Dans son courrier, l’élu sollicite des réponses précises à six interrogations majeures relatives à la mise en œuvre de ce projet structurant pour la province du Kasaï-Central :
Quel est, à la fin avril 2025, le niveau de progression des travaux en termes de kilomètres réalisés, tant pour la praticabilité que pour l’exécution globale du projet ?, Sur les 40 millions de dollars américains alloués pour les six premiers mois, quel est le taux de décaissement à ce jour, et quels résultats concrets peuvent être présentés ?,La deuxième tranche de financement a-t-elle été débloquée ? Dans le cas contraire, à quelle échéance est prévu son décaissement ?,Quels mécanismes de suivi et d’évaluation sont mis en place pour assurer un avancement régulier et transparent des travaux ?,Quelles sont les principales contraintes rencontrées jusqu’ici, et quelles solutions le ministère a-t-il mises en œuvre pour y faire face ?, L’échéance de juin 2025 pour rendre la route entièrement praticable, et celle de 2026 pour la livraison de l’infrastructure bitumée, sont-elles toujours maintenues ?,

Signalons que , Cette nouvelle interpellation intervient quelques semaines après deux précédentes questions écrites déposées par le même parlementaire, respectivement adressées aux ministres de la Santé et des Finances.
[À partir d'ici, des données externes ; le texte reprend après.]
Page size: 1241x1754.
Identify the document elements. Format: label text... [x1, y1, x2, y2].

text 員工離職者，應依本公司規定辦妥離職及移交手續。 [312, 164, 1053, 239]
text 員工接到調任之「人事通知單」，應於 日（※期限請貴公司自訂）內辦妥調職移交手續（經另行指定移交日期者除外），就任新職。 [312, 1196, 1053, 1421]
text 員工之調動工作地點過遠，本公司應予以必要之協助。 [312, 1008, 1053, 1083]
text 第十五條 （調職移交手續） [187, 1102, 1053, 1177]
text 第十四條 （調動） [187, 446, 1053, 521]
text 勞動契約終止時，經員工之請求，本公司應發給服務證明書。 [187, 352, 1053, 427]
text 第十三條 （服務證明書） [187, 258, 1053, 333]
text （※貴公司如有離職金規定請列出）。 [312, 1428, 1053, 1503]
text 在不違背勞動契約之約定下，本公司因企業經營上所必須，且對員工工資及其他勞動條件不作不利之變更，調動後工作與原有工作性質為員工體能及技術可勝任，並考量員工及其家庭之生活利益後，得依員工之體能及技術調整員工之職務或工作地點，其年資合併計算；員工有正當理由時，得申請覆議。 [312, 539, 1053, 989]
Elles portaient sur le dysfonctionnement des inspections provinciales de la santé et sur le retard observé dans le financement des travaux de voirie urbaine à Kananga.
Par cette démarche, Marcel Tshipepele affirme vouloir assurer une transparence accrue dans la gestion des projets publics et garantir que les engagements pris par l’exécutif en matière d’infrastructures soient effectivement respectés.